Escoge uno de dorado lamé, y lo desecha. Uno naranja y también lo desecha.
-¡Deshecha estoy, que no encuentro qué ponerme! –brama.
Uno azul, otro violeta, uno granate, otro amarillo, hasta que se decide por uno de raso negro.
-¿Y porqué no?
Antes de salir a la calle se asoma a la ventana y mira al cielo. Hace un día radiante y el sol brilla como nunca. Tralalá sonríe y coge su sombrilla de volante óseo de marginocéfalo para protegerse las escamas. Sale de casa y cierra la puerta con tres vueltas de llave. Se persigna antes de bajar las escaleras de veinte en veinte y en un momento llega al peristilo que da a la calle donde, sorprendentemente, la portera la saluda.
-Que tenga un buen día, señorita Tralalá.
-...hic... –pronuncia, y sale a la calle muy contenta.

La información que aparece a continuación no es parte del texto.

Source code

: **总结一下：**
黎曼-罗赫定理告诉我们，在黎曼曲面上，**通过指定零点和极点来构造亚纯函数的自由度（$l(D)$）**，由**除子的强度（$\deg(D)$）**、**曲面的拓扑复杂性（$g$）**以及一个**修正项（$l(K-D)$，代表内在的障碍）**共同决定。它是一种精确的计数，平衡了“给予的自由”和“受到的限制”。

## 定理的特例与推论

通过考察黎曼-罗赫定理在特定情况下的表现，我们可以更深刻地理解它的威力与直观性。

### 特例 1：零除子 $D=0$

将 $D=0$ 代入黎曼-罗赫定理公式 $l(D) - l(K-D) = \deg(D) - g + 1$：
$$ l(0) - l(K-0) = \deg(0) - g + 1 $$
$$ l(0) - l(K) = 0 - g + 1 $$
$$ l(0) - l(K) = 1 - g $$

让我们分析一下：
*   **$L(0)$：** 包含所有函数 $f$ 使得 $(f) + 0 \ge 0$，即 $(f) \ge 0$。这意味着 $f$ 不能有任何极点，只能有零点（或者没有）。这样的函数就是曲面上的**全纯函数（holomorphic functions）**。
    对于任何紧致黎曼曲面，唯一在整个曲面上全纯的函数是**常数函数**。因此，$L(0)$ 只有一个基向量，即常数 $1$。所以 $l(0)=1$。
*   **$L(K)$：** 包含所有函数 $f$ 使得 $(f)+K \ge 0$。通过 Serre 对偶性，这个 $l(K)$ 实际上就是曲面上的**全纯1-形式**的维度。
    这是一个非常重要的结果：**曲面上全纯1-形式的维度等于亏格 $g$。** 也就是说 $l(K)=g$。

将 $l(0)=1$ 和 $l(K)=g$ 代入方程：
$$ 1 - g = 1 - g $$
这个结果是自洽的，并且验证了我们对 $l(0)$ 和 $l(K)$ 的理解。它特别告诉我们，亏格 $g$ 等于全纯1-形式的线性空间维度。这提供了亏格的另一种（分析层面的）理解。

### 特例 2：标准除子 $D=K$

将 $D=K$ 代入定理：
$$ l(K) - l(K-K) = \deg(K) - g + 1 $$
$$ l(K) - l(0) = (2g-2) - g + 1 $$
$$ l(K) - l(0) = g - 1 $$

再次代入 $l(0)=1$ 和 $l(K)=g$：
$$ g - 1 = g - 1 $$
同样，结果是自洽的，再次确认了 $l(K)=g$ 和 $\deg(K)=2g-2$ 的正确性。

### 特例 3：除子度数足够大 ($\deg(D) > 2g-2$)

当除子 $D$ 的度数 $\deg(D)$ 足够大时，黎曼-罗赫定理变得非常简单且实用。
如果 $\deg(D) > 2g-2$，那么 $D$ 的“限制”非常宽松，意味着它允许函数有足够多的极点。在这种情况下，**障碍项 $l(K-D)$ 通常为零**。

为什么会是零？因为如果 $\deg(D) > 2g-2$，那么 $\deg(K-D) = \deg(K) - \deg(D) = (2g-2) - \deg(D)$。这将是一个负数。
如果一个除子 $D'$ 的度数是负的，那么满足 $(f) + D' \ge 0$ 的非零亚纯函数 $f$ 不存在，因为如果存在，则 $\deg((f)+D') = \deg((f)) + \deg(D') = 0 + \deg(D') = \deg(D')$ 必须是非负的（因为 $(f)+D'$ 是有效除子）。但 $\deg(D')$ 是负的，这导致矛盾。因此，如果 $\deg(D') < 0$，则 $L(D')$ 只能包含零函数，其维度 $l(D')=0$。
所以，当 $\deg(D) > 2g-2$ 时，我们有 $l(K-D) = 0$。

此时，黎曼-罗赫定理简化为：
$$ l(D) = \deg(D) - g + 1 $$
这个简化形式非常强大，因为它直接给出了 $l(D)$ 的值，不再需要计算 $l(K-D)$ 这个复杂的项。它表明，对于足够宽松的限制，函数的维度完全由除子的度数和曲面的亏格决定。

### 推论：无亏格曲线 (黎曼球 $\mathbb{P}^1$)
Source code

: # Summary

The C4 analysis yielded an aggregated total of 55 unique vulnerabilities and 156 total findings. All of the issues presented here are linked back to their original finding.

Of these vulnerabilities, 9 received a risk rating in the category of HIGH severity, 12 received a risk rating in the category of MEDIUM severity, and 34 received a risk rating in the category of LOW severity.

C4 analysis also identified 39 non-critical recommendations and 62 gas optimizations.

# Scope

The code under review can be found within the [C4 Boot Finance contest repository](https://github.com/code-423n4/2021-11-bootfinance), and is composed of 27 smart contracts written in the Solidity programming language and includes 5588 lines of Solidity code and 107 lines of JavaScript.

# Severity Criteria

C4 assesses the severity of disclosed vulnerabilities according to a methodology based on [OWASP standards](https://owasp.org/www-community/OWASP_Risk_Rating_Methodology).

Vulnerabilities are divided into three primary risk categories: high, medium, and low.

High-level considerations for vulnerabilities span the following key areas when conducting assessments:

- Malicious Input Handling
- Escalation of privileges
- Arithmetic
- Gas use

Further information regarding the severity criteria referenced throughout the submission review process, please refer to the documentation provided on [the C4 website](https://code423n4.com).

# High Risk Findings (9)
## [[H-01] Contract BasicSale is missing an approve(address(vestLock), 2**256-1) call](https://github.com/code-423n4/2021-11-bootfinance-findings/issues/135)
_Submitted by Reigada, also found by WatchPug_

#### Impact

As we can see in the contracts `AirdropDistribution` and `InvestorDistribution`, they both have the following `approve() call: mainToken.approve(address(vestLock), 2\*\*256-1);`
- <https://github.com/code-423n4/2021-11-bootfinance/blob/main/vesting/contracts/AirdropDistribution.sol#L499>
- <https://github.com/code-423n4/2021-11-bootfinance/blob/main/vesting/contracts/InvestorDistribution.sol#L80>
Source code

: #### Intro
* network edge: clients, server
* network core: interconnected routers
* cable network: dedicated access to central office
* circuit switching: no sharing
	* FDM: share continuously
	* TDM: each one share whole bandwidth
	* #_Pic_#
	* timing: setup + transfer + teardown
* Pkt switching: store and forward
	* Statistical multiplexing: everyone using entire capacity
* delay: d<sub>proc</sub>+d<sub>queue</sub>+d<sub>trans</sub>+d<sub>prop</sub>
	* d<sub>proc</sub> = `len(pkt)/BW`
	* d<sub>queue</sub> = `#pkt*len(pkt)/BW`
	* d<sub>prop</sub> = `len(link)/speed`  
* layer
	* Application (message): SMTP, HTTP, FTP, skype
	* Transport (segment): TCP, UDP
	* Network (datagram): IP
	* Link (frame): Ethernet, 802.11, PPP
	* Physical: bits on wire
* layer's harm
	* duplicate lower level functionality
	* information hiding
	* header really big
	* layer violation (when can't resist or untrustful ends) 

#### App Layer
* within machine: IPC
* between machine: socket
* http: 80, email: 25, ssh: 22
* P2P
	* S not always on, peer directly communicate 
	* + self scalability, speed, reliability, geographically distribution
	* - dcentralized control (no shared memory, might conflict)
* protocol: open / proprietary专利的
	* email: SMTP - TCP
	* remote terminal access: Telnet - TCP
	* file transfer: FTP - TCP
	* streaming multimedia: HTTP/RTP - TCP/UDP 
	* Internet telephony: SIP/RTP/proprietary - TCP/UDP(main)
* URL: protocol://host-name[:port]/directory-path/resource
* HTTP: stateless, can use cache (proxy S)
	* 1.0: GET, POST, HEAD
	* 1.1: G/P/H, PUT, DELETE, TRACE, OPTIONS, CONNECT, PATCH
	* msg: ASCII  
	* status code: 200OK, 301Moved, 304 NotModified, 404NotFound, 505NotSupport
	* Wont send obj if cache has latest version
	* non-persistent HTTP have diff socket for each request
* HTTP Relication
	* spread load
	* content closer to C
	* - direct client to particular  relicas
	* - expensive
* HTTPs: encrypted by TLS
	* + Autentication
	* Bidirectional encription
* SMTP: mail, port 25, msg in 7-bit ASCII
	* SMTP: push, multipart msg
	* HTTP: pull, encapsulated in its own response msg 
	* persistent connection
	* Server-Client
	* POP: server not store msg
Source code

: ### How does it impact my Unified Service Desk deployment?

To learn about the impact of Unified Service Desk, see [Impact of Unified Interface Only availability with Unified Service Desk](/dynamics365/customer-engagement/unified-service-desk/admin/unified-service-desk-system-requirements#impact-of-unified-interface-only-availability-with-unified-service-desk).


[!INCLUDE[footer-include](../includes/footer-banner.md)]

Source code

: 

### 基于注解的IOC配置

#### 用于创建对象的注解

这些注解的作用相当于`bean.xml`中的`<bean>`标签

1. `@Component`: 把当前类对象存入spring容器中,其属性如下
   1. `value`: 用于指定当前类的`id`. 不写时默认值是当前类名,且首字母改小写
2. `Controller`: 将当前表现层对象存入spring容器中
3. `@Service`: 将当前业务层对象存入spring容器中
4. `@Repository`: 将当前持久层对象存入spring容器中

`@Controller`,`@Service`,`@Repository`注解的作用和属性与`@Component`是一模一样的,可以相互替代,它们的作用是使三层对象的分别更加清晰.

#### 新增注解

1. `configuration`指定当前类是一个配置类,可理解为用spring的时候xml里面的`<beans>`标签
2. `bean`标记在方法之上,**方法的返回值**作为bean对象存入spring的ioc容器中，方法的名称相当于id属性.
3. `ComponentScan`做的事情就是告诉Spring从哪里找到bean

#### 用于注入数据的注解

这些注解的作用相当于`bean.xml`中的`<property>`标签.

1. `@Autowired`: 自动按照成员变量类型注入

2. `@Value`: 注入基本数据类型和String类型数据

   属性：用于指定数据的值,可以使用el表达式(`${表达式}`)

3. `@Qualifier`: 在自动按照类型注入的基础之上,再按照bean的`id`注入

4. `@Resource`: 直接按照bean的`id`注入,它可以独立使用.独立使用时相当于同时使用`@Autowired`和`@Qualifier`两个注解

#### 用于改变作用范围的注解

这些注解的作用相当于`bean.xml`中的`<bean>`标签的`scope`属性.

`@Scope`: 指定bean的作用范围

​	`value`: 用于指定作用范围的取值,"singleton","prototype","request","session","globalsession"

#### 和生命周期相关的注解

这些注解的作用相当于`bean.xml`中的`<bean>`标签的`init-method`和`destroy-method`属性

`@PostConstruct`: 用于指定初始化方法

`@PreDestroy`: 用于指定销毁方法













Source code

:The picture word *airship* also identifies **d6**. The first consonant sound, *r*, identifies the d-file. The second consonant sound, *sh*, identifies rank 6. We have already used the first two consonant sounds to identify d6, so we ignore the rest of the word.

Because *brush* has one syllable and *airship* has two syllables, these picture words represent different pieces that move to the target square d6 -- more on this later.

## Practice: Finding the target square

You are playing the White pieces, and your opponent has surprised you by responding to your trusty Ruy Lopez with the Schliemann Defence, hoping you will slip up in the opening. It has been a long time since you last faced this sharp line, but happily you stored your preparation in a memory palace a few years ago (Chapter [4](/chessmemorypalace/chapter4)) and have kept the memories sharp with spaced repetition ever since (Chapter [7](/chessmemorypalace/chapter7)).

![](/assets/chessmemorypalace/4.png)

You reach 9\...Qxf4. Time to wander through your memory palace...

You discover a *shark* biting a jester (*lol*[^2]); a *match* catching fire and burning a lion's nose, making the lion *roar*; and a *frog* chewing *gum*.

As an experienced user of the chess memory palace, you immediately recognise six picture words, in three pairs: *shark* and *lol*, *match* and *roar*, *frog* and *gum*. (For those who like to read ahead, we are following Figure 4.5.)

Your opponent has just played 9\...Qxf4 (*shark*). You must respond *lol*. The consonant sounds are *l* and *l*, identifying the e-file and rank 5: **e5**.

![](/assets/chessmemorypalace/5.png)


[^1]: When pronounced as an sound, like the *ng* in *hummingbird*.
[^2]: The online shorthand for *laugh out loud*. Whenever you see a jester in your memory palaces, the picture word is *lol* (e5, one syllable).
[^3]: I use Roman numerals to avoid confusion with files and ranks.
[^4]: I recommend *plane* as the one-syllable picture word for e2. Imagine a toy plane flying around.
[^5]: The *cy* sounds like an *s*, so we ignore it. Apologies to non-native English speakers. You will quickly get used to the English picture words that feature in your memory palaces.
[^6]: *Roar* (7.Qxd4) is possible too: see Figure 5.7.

La vértebra caudal de Tralalá no está tensa como es normal en ella. Anda más suelta, con pasos más cortos y suaves que de costumbre. Saluda a la gente aunque no sea correspondida, pero de vez en cuando, alguien inclina la cabeza cumplidamente al cruzarse con ella, e incluso, uno ha sido capaz de sonreírle con deferencia.
-¿Y por qué no?
Al pasar por delante de la terraza del bar del hotel Trentino, Tralalá ha aminorado su marcha, pero no se ha decidido a quedarse y ha continuado caminando. Tras andar unos cuantos metros ha parado en seco y ha vuelto sobre sus propios pasos.
-¿Y por qué no? –se pregunta, mientras vuelve al bar Trentino.
Se sienta en la mesa más solitaria de la terraza y pide un martini seco con unas cuantas gotas de ginebra sin cerrar su sombrilla ósea. El camarero no tarda más de un minuto en traérselo y Tralalá se lo agradece con un ligero movimiento de cabeza. El camarero le devuelve el gesto con la mano en el pecho y una gentil inclinación. Ella le sonríe mostrando sus dientes de cocodrilo.
Bajo el parasol de marginocéfalo bebe todo el martini de un solo trago y a continuación eructa. Mira a un lado y a otro emitiendo una risilla tapándose la boca con la garra, como si hubiera hecho una travesura y ve a un hombre que la observa detenidamente desde otra mesa. Tralalá, en vez de ponerse nerviosa, le aguanta la mirada con sus ojos de reptil. Él la sigue mirando. Ella también. Él le sonríe. Tralalá se remueve en el asiento. Él hombre se levanta y se dirige hacia ella. Tralalá pestañea excitada.
-¡Bellísima!
-...hic...
El hombre se sienta a su lado y llama de nuevo al camarero. Pide un martini seco para ella y un campari para él. Tralalá no acierta a decir palabra.
-Io sono Marco, bella dona.
-...hic...
Durante casi dos horas, Marco no para de hablar, mientras ella mueve la cola, agitada, hasta que él se levanta para marchar.
-Fino a domani mattina.
-...hic... –acierta a decir Tralalá.
Al llegar a su casa, Tralalá se quita el vestido y echa la siesta. Duerme tres horas y al despertar, ya es noche cerrada. Se levanta de la cama y se asoma a la ventana recostándose sobre el alféizar.
Menea la cola dibujando círculos en el espacio. Mira al cielo estrellado y observa una luz muy brillante, que se acerca y se agranda hasta llegar delante de ella. Tralalá no se asusta porque comprueba que es un transbordador interestelar que aterriza sobre unapista al uso en un acoplamiento perfecto. Un acoplamiento tan perfecto como espera tener mañana con Marco.